PRF was first developed in France by Dohan et al. for specific use in oral and maxillofacial surgery.[14] The scientific rationale behind the use of platelet preparations lies in the fact that the platelet α-granules are a reservoir of many growth factors that are known to play a crucial role in hard and soft tissue repair mechanism.[15] These include platelet-derived growth factors (PDGFs), transforming growth factor β, vascular endothelial growth factor (VEGF), epidermal growth factor (EGF) and insulin-like growth factor-1 (IGF-1). PDGFs exhibit chemotactic and mitogenic properties that promote and modulate cellular functions involved in tissue healing and regeneration and cell proliferation.[16] It has been reported that revitalization of necrotic-infected immature tooth is possible under conditions of total canal disinfection; and as PRF is an ideal biomaterial for pulp-dentin complex regeneration,[5] it was used as a scaffold in the present case.
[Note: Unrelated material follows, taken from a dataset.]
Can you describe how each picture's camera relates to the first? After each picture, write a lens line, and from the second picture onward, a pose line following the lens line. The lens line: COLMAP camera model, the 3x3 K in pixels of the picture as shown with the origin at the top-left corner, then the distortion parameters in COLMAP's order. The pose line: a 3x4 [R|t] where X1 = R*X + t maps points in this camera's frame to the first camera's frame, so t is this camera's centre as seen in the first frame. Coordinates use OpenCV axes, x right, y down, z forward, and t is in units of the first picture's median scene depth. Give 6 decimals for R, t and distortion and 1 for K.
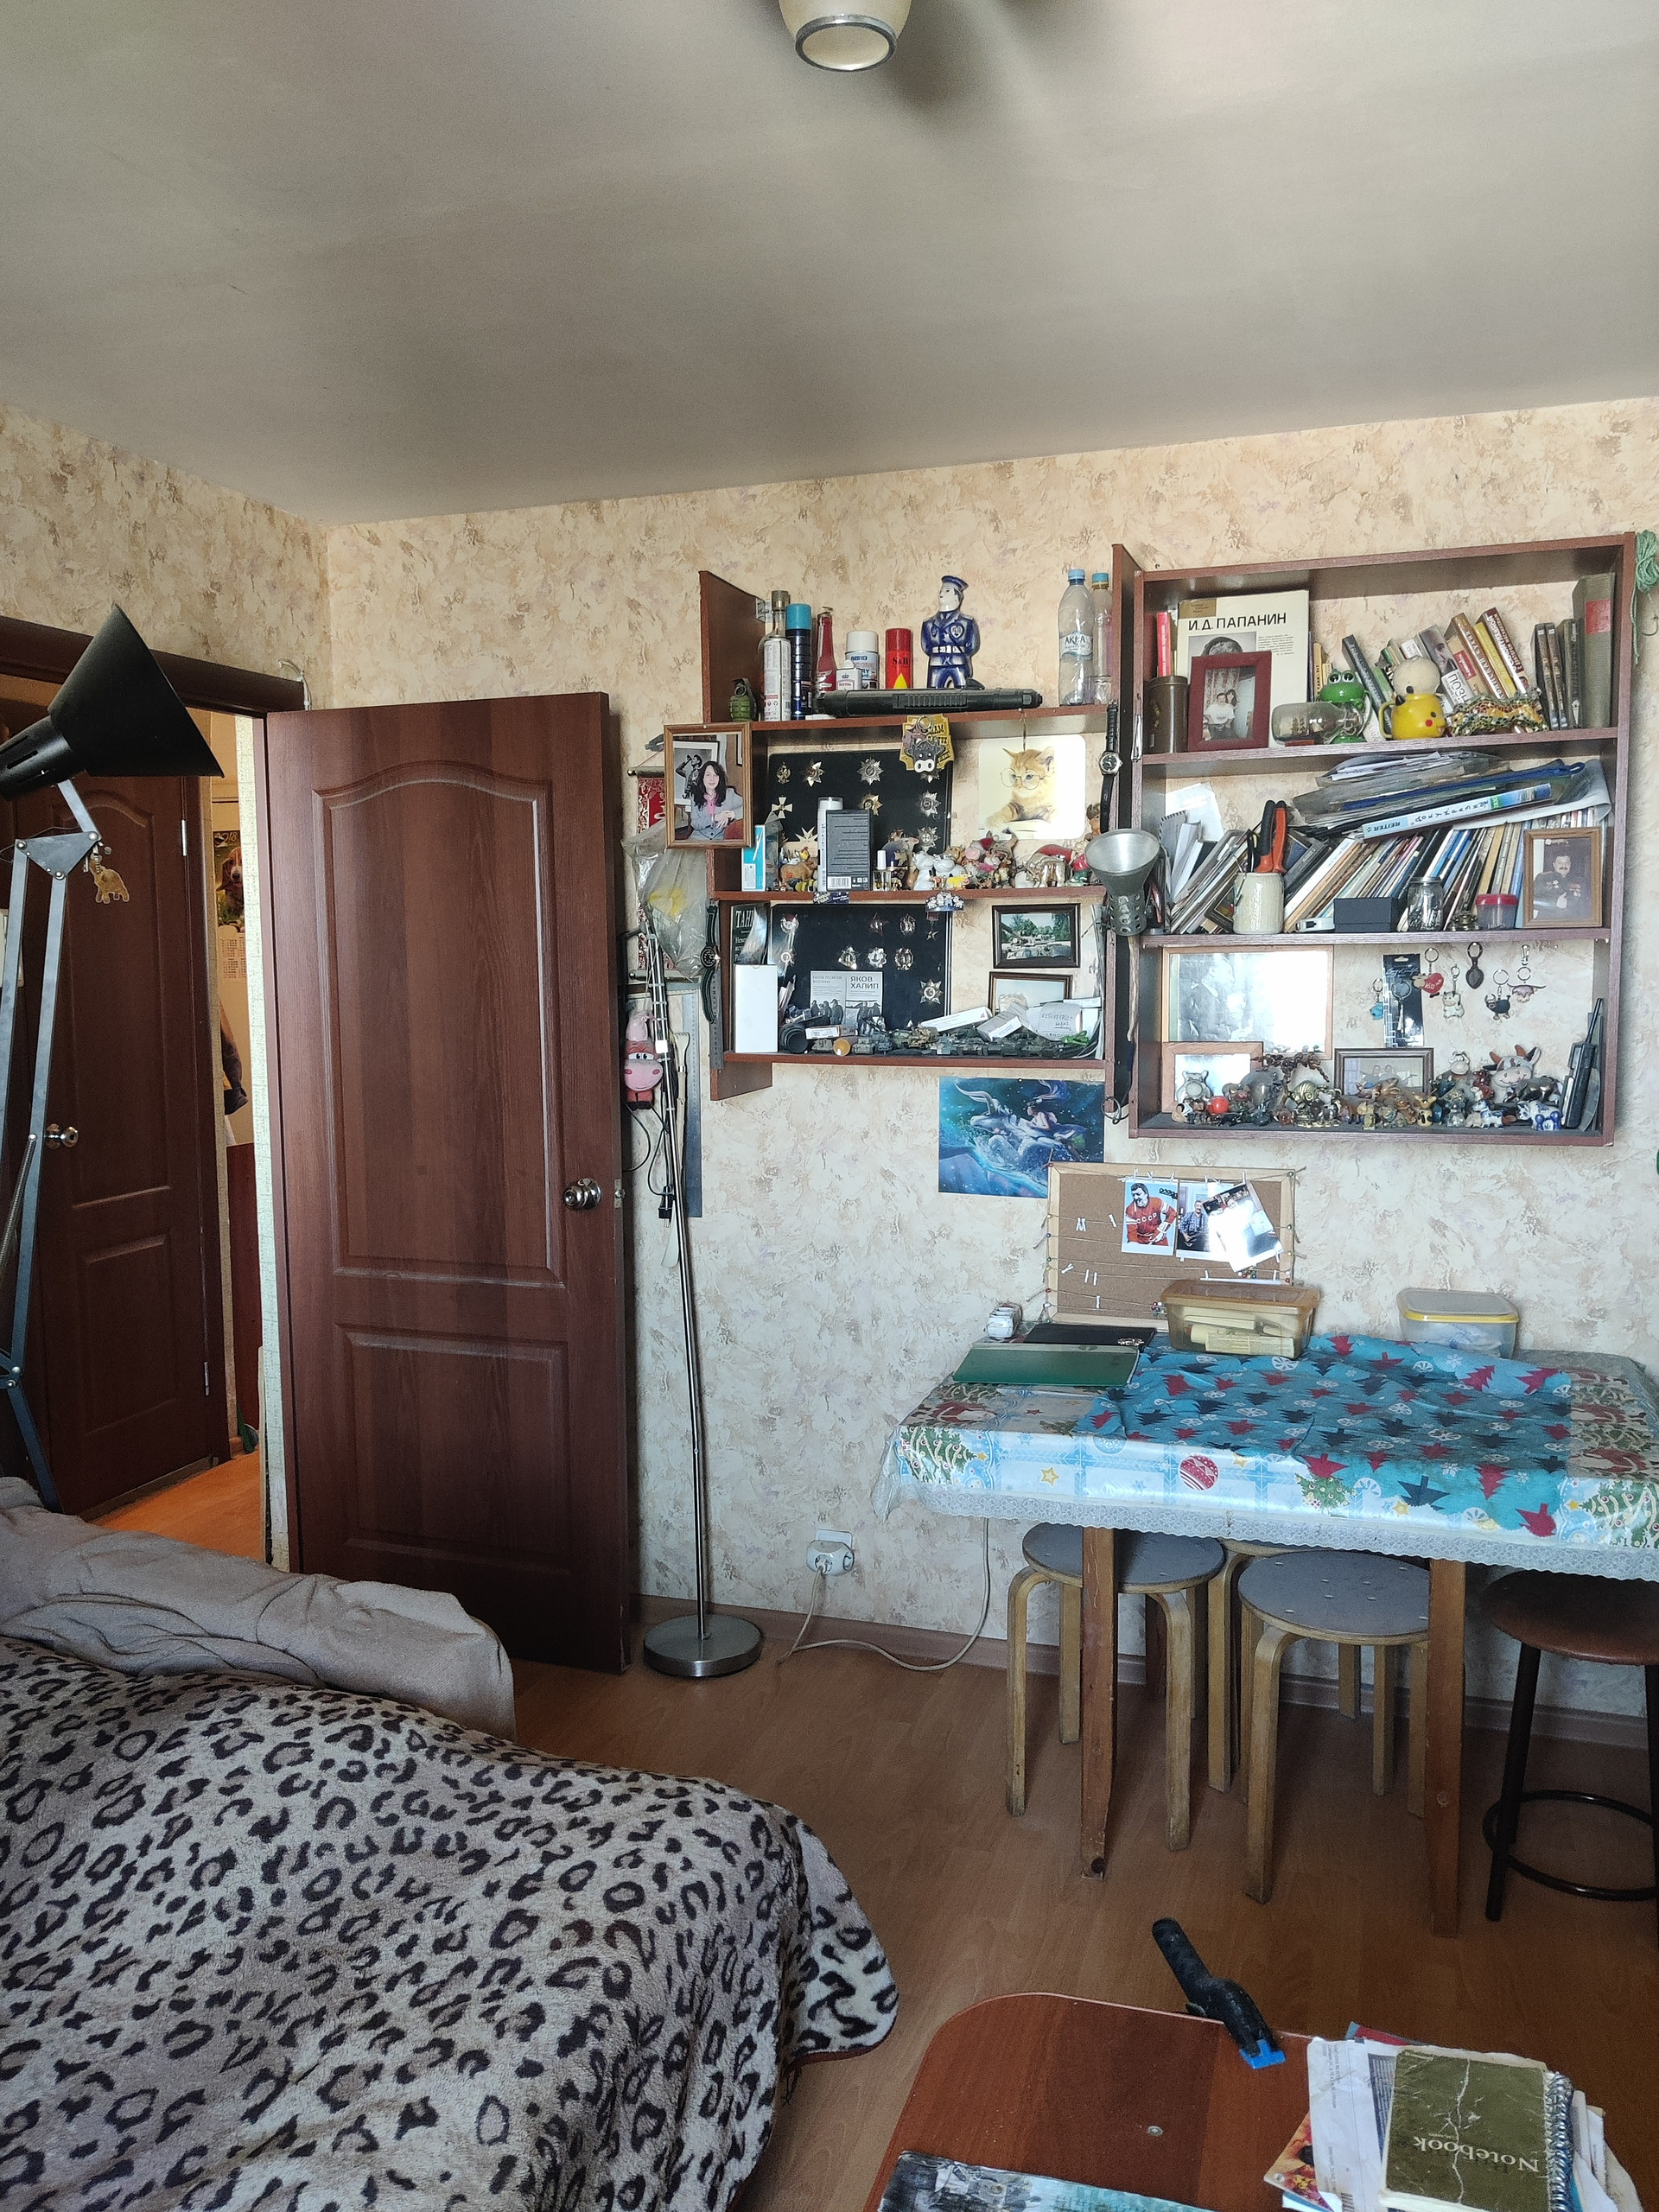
lens RADIAL K [[1660.9, 0, 829.5], [0, 1660.9, 1106.0], [0, 0, 1]] dist [-0.048157, 0.001870]
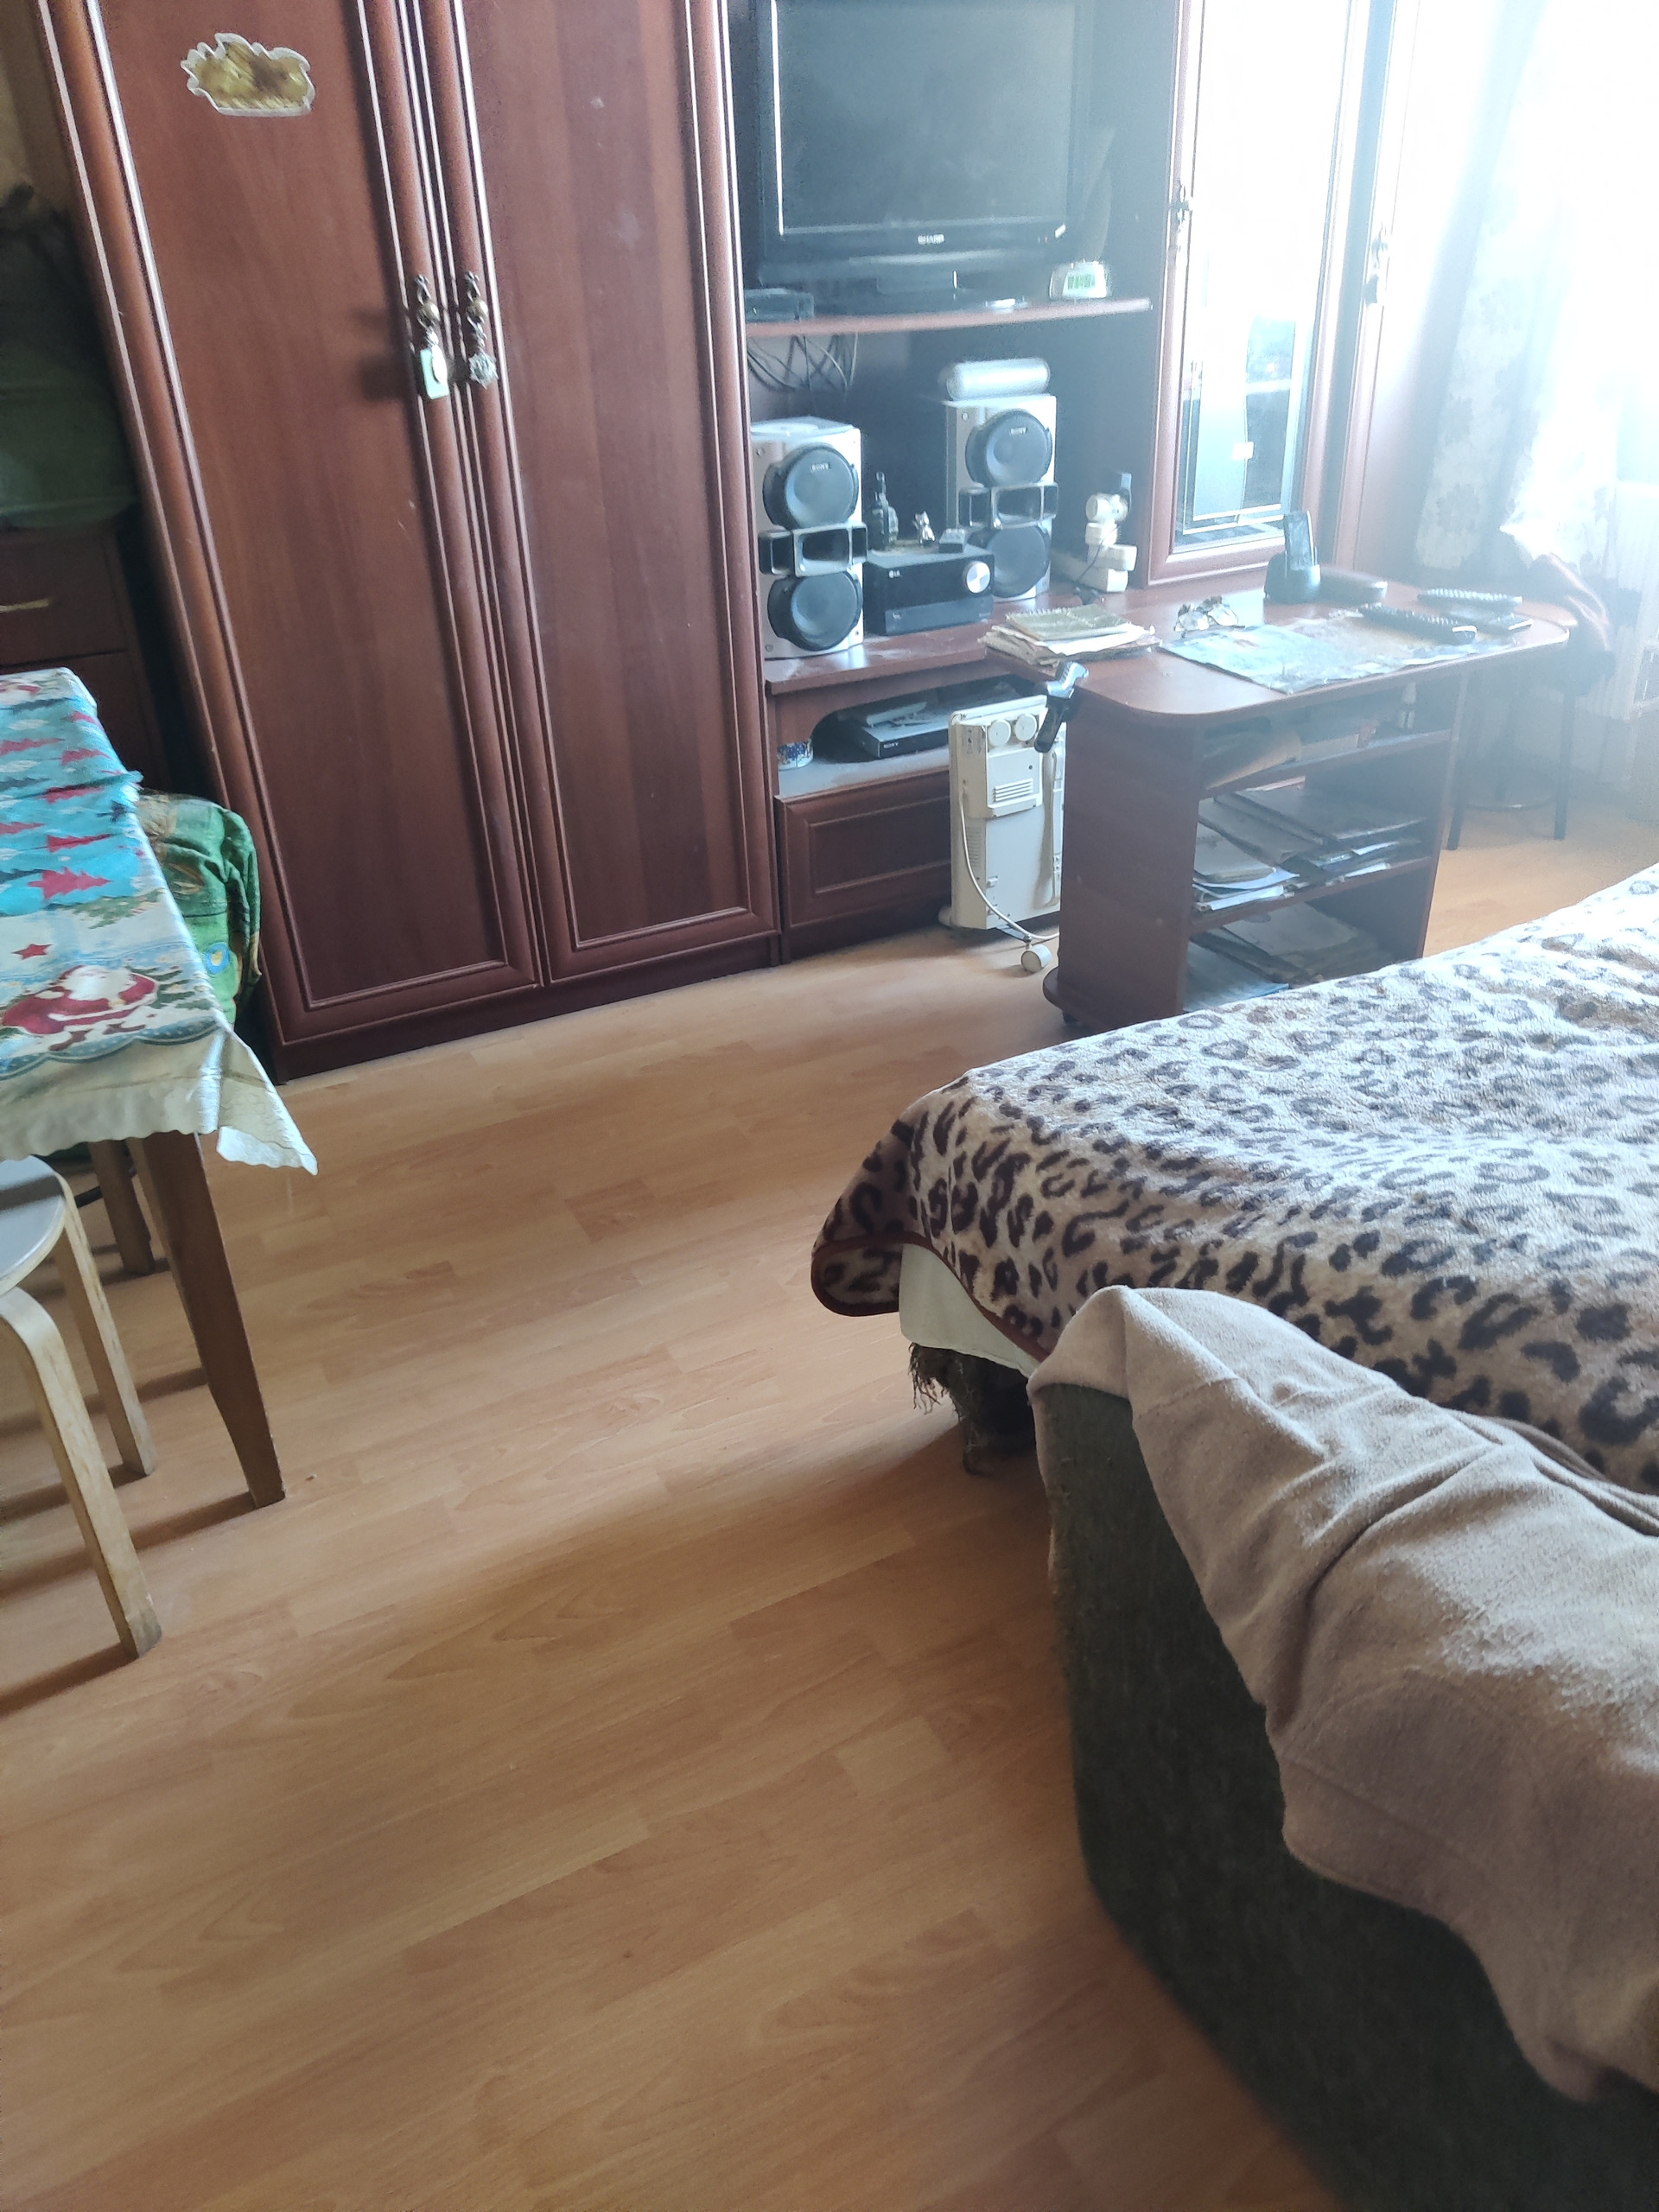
lens RADIAL K [[1660.9, 0, 829.5], [0, 1660.9, 1106.0], [0, 0, 1]] dist [-0.048157, 0.001870]
pose [[-0.714042, -0.323463, 0.620899, -0.581449], [0.106805, 0.826159, 0.553221, -0.052928], [-0.691908, 0.461338, -0.555365, 1.670636]]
Apical closure and increasing radicular thickness were noted at the 10-month follow-up in both the central incisors; however, the left central incisor showed radio-opacity at the apical third, which could be calcific degeneration. The negative response demonstrated may be because the tissue that invaginated into the canal space had minimal nervous innervation or more likely because of the presence of MTA sealing and partial obliteration of the root canal space. MTA was placed over the blood clot to isolate the root canal from the external surface of the tooth and create a hard tissue barrier at its contact point with the blood clot. It might have also provided signaling molecules for the growth of stem cells.[4] This report of pulp revascularization shows that disinfection with PDT combined with PRF leads to satisfactory root development in necrotic immature teeth.